Abstract
Some psychological models for face recognition assume that faces are encoded as vectors in face spaces relative to an average face, or face prototype [T Valentine, Q J Exp Psychol A, 43, 161 (1991)]. So far it has been largely unclear how such a prototype-referenced encoding can be realized at a neural level. Recent electrophysiological data supports the relevance of such encoding in monkey visual cortex. Neurons in area IT, after training with human faces, show monotonic tuning with respect to the caricature level of face stimuli [D Leopold et al., Soc. of Neurosci., Poster 590.7 (2003)]. A neural model is presented that accounts for these electrophysiological results. The model consists of a hierarchy of layers with physiologically plausible neural feature detectors. The complexity of the extracted features increases along the hierarchy. Neurons on the highest level encode example views of faces.
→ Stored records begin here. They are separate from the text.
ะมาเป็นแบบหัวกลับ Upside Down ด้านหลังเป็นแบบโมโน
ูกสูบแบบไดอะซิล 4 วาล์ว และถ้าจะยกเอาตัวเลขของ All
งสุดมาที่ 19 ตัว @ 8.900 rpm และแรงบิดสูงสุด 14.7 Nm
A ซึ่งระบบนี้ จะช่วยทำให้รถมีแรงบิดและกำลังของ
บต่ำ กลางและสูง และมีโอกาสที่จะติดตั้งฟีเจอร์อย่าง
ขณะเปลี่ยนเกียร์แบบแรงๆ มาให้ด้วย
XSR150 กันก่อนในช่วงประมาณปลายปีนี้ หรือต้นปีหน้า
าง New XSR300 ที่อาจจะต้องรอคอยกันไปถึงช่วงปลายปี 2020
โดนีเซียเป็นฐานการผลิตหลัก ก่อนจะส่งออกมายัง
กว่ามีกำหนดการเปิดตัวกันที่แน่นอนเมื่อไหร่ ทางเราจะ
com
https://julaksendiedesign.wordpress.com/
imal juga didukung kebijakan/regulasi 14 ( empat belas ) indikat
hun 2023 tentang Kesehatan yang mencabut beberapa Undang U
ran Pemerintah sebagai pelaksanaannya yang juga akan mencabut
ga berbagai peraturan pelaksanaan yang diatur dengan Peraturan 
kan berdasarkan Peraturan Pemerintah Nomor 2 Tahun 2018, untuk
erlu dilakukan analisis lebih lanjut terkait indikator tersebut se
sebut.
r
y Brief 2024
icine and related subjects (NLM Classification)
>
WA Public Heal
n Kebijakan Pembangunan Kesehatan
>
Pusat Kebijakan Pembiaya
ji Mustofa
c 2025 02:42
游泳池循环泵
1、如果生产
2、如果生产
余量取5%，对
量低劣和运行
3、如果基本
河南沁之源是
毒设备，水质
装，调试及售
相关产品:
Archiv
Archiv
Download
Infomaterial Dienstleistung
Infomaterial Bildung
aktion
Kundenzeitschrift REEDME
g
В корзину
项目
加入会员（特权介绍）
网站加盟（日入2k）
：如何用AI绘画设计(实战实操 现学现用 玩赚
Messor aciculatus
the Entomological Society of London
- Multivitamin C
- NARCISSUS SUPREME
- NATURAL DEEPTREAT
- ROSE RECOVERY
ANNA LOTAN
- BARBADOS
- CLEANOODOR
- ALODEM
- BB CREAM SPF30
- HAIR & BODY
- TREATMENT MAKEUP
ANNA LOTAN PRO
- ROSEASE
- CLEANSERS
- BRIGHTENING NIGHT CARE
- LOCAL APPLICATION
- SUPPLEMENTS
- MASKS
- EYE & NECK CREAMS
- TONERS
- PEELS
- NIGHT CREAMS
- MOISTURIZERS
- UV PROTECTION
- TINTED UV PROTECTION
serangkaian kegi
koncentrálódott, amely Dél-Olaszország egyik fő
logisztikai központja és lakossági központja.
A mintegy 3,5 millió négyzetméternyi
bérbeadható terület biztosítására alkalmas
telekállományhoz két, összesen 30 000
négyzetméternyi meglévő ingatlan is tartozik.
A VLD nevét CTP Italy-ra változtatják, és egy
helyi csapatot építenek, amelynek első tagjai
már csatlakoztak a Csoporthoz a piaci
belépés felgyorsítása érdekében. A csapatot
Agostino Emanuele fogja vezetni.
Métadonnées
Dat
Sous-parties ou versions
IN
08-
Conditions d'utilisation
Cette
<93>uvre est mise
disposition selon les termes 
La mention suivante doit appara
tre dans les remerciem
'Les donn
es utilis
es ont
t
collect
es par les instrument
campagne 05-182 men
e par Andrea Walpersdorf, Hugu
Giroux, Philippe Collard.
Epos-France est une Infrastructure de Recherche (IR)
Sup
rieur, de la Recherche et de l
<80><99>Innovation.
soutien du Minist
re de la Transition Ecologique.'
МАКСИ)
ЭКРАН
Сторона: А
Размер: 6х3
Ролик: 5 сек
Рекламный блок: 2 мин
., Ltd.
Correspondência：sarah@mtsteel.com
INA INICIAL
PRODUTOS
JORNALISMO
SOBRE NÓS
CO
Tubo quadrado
The tuning of these neurons is determined by the difference between the feature vector representing the test face, and an average feature vector that is computed from the previous history of stimulation. The neurons are tuned monotonically with respect to the length of the difference vector, and show angular tuning with respect to its direction in feature space. The model was tested with gray-level images generated with a morphable 3D face model [V Blanz, T Vetter, SIGGRAPH '99, 187–194 (1999)], replicating the stimulus set from the electrophysiological study. We conclude that prototype-referenced encoding, compared with the encoding in shape spaces with absolute coordinates, increases coding efficiency by optimally exploiting the available neural hardware.
Supported by the Deutsche Volkswagenstiftung, Hermann and Lilly Schilling Foundation, and the Max Planck Society.